Today I wore it all day for the first time. Bicycling to work logged 2,300 steps. Bicycling home logged 2,500. In both cases I rounded down since bumps in the road must have generated some false counts. I know there were not too many false counts since I checked a few times along the way while counting my pedaling, and because I average more than one pedal per second (and 60 sec/min * 30 min = 1,800 sec). So even being on the conservative side I can can use 2,100 steps for each direction of the commute.

While at work I took 5,300 steps. Here the pedometer was on my waist, and accurate.

So that's 9,500 steps and it's not even dinner time. Hooray!

Friday, March 03, 2006

Shark Spies

Who says that science is boring? Now scientists have remote controlled sharks, putting all other remote controlled toys to shame.

Now the Navy Sharks just need lasers. Or poisonous dart guns, like the missing military dolphins. Or even robot arms.

UPDATE: If you have remote controlled shark envy, there is an answer.

UPDATE: Toys with lasers! (Warning: link has sound)

Wednesday, March 01, 2006

Massively Multiplayer Online Pong

Well, perhaps I should not put this under the category of "enjoyments". But it's certainly amusing. I did enjoying seeing it once, and laughing at its existence.

The never-ending massively multiplayer pong game!

(Not to be confused with NET-Pong, for those who personally like to control the paddle and really must play with a friend far away.)

A Distinct Israel

Stuart Dauermann wrote yesterday in his blog an essay that included a list of scriptural verses about how Israel is a people God has made distinct from other peoples, and which God still wants to be a distinct people.

His essay's point is that some cultures can be presented with a "vanilla gospel" that as much as possible lacks cultural context and only speaks about issues such as love, being children of God, and being helped by God's Spirit being allowed to dwell within us -- but the Jewish people cannot be effectively addressed by any gospel that ignores their special scriptural status and role, and their special history of thousands of years of relationship with God.

Harold Kushner makes a related comment in his book To Life!

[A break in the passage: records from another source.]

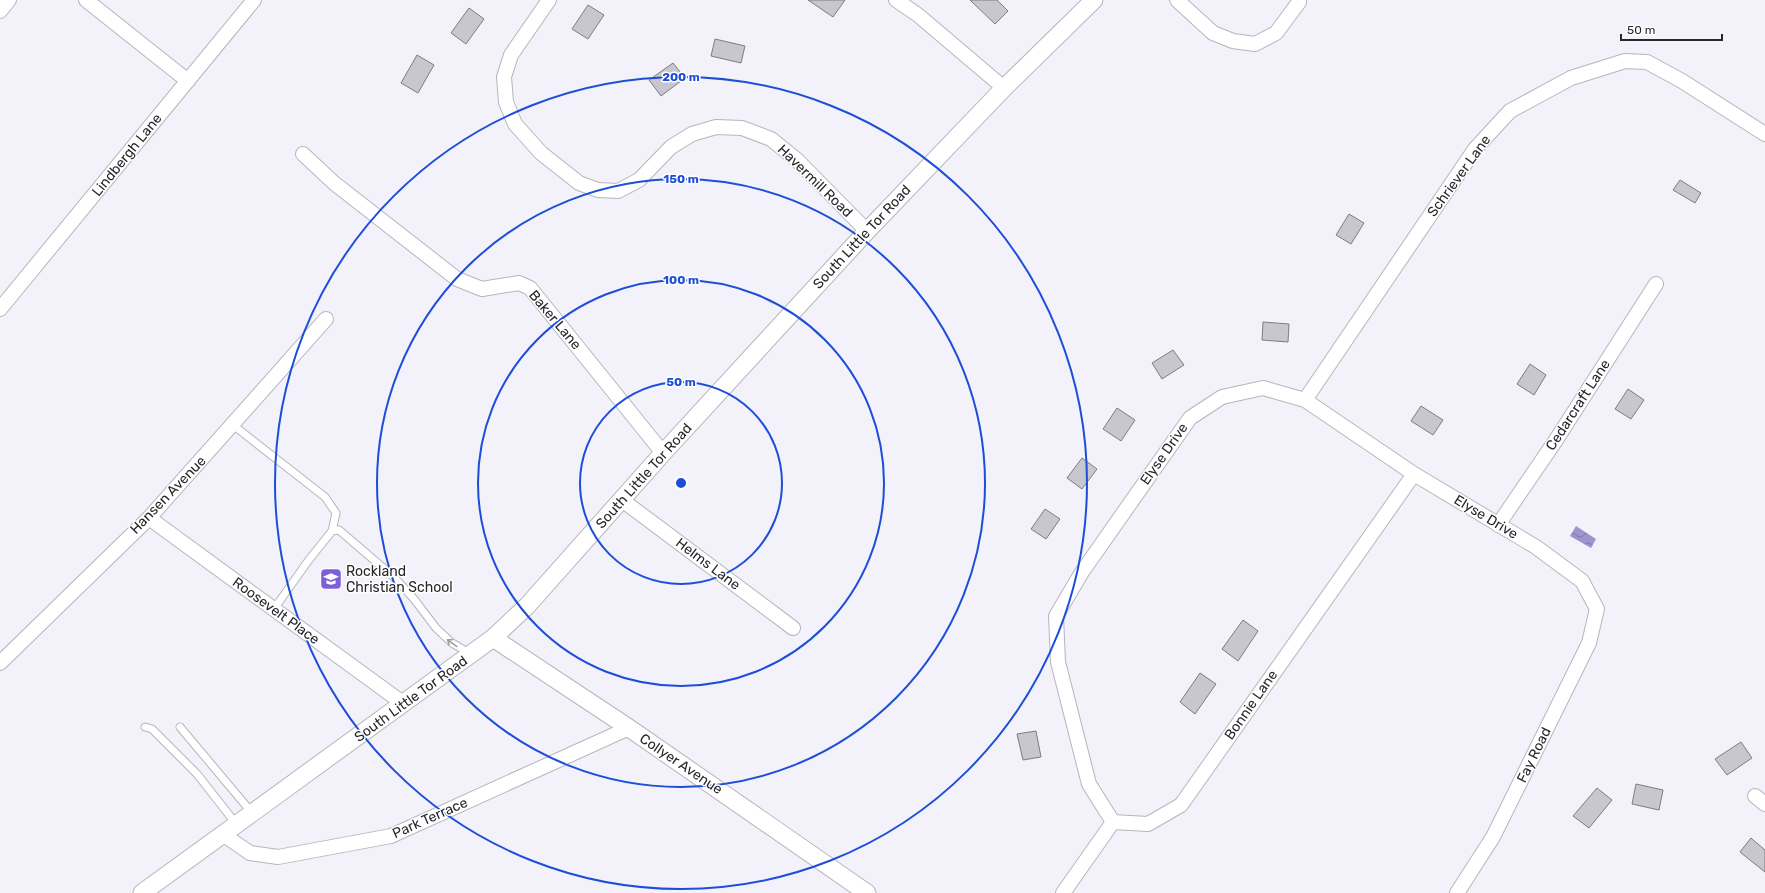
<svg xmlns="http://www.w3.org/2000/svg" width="1765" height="893" font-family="Rubik,sans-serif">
  <defs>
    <pattern id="water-waves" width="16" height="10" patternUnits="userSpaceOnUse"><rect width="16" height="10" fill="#9d94ce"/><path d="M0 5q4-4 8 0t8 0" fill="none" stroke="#8079a7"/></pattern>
  </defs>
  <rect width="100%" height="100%" fill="#f3f2fa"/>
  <!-- water -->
  <path fill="url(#water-waves)" d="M1576 526 1596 539 1591 548 1570 536Z"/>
  <!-- building -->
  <path fill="#c8c7cf" stroke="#7d7c83" d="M808 0H845L833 17Z
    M970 0H997L1008 11 995 24Z
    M588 5 604 15 588 39 572 29Z
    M469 8 484 19 466 44 451 33Z
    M715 39 745 46 741 63 711 56Z
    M417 55 434 65 418 93 401 83Z
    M673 63 685 78 661 96 649 80Z
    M1680 180 1701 193 1695 203 1673 190Z
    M1349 214 1364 223 1351 244 1336 235Z
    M1263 322 1289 324 1288 342 1262 340Z
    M1173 350 1184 365 1162 379 1152 363Z
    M1530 364 1546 375 1534 395 1517 384Z
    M1628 389 1644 400 1631 419 1615 409Z
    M1421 406 1443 420 1433 435 1411 421Z
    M1117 408 1135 420 1121 441 1103 429Z
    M1082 458 1097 469 1082 489 1067 478Z
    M1045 509 1060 519 1046 539 1031 529Z
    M1243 620 1258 631 1238 661 1222 649Z
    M1200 673 1216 684 1195 714 1180 702Z
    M1036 731 1041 757 1023 760 1017 734Z
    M1741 742 1752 758 1727 775 1715 759Z
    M1636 784 1663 790 1659 810 1632 804Z
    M1597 788 1612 800 1589 828 1573 816Z
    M1751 838 1765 850V872L1740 852Z"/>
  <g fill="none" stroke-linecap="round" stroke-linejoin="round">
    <!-- service casing -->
    <g stroke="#b6b5bd" stroke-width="9">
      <path id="service" d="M233 425 325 497 336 513 332 531
        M274 609 308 561 332 531 339 530 395 578 414 599 436 628 452 643 471 654
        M145 727 152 729 197 774 237 825
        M180 727 253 814"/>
    </g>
    <!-- minor casing -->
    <g stroke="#b6b5bd" stroke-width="16">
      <path id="minor" d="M86 0 188 81
        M549 0 511 55 504 77 506 102 515 124 541 153 579 183 598 190 618 191 639 180 671 147 692 134 716 127 742 128 771 139 797 160 867 231
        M896 0 918 15 1004 88
        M1177 0 1213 33 1233 41 1255 44 1276 33 1299 2
        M0 11 9 0
        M303 154 334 183 457 279 482 289 519 283 530 288 663 453
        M0 309 254 0
        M1305 400 1475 149 1510 111 1571 78 1625 61 1647 62 1682 81 1765 134
        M622 500 793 628
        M149 518 404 704
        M1498 525 1556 440 1656 284
        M0 663 149 518 326 319
        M1755 796 1765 804
        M1113 822 1089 784 1058 662 1056 616 1082 572 1190 418 1222 397 1263 388 1305 400 1414 474 1536 547 1582 581 1597 609 1589 643 1493 837 1457 893
        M1113 822 1148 824 1181 805 1414 474
        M224 835 250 853 278 857 391 836 629 728
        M1063 893 1113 822"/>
    </g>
    <!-- tertiary casing -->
    <g stroke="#b6b5bd" stroke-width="19">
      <path id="tertiary" d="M493 638 629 728 867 893
        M142 893 493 638 527 606 663 453 867 231 1004 88 1094 0"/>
    </g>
    <!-- service -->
    <use href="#service" stroke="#fff" stroke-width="7"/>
    <!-- minor -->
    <use href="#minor" stroke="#fff" stroke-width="14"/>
    <!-- tertiary -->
    <use href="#tertiary" stroke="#fff" stroke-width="17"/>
  </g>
  <!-- one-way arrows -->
  <defs><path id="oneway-shaft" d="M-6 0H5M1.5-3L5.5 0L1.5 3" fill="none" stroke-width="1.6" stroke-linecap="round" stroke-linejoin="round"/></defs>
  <use stroke="#9e9e9f" href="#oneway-shaft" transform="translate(452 643) rotate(-144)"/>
  <!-- distance rings -->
  <g fill="none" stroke="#1d4ed8" stroke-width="2">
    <circle cx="681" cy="483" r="101"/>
    <circle cx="681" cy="483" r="203"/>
    <circle cx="681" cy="483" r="304"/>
    <circle cx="681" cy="483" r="406"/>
  </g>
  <!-- icons -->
  <defs>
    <g id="school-square" transform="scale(1.15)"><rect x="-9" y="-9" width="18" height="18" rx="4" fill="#7e5fd9" stroke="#fff"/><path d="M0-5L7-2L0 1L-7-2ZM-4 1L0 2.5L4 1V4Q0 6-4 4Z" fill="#fff"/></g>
  </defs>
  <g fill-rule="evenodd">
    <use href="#school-square" x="331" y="579"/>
  </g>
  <g text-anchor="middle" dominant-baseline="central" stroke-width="3" stroke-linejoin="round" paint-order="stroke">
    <!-- street labels -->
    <g font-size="14" fill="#27272a" stroke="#fff">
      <text transform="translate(127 155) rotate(-51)">Lindbergh Lane</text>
      <text transform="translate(1459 176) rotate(-54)">Schriever Lane</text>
      <text transform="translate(815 181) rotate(44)">Havermill Road</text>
      <text transform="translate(862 237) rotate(-47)">South Little Tor Road</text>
      <text transform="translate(555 320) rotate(50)">Baker Lane</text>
      <text transform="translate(1578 405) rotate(-57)">Cedarcraft Lane</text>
      <text transform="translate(1164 454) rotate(-55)">Elyse Drive</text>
      <text transform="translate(644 476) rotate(-48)">South Little Tor Road</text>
      <text transform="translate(168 495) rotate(-46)">Hansen Avenue</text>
      <text transform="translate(1486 517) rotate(31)">Elyse Drive</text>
      <text transform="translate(708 564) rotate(37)">Helms Lane</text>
      <text transform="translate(276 611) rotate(36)">Roosevelt Place</text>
      <text transform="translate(411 699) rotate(-36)">South Little Tor Road</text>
      <text transform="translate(1251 705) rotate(-55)">Bonnie Lane</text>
      <text transform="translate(1534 755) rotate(-64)">Fay Road</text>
      <text transform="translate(681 764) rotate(34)">Collyer Avenue</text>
      <text transform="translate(430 818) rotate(-24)">Park Terrace</text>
    </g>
    <!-- poi labels -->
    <g font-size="14" fill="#27272a" stroke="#fff" text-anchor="start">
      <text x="346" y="571">Rockland<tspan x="346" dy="16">Christian School</tspan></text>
    </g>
  </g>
  <circle cx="681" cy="483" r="6" fill="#1d4ed8" stroke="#fff" stroke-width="2"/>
  <g font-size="12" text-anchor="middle" font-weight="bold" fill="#1d4ed8" stroke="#fff" stroke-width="3" stroke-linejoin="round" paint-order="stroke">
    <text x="681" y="81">200 m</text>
    <text x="681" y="183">150 m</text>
    <text x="681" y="284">100 m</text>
    <text x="681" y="386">50 m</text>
  </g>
  <!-- scale -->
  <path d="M1621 34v6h101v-6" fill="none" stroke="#27272a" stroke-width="2"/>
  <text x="1627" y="34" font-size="12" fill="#27272a" stroke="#ffffff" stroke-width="3" paint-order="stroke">50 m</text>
</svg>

While discussing the Sinai/Moav covenant, he links the concept of being distinct with the concept of being observant:
And what is in it for us, the Jewish people? Our reward will be the sense of God's presence...When the prophets want to threaten the Israelite people with the worst punishment they can imagine, they warn them that God will remove His presence from their midst and turn them back into an ordinary people again...

Not only the second half of Exodus, but the rest of the Bible and virtually everything that has been written about Judaism since biblical times [is] an attempt to answer the question: How do you hold on to the feeling of standing before God at Sinai?...Exodus's answer, Judaism's answer, is that you do it with special deeds and with sacred times and places. Three thousand years of scholarship and history are commentary on that notion.

This is the core of why being a distinct people in God's eyes is a cultural issue. Not only are the Jewish people set apart by God, but they are set apart by God in certain ways that have become a culture of "sacred times and places".

This is why a Messianic Jewish congregation is not -- and cannot be -- simply a church that does Shabbat instead of Sunday, and the Jewish holidays instead of Christmas and Easter. You cannot take a Christian culture and plug into it the Jewish "sacred times and places" and create the cultural dynamic of being "the descendants of Jacob whom God has set apart and been interacting with for thousands of years". (There are some groups that try this! But they tend to have no Jewish members, because the attempt fails so miserably at being anything like an actual Jewish culture.)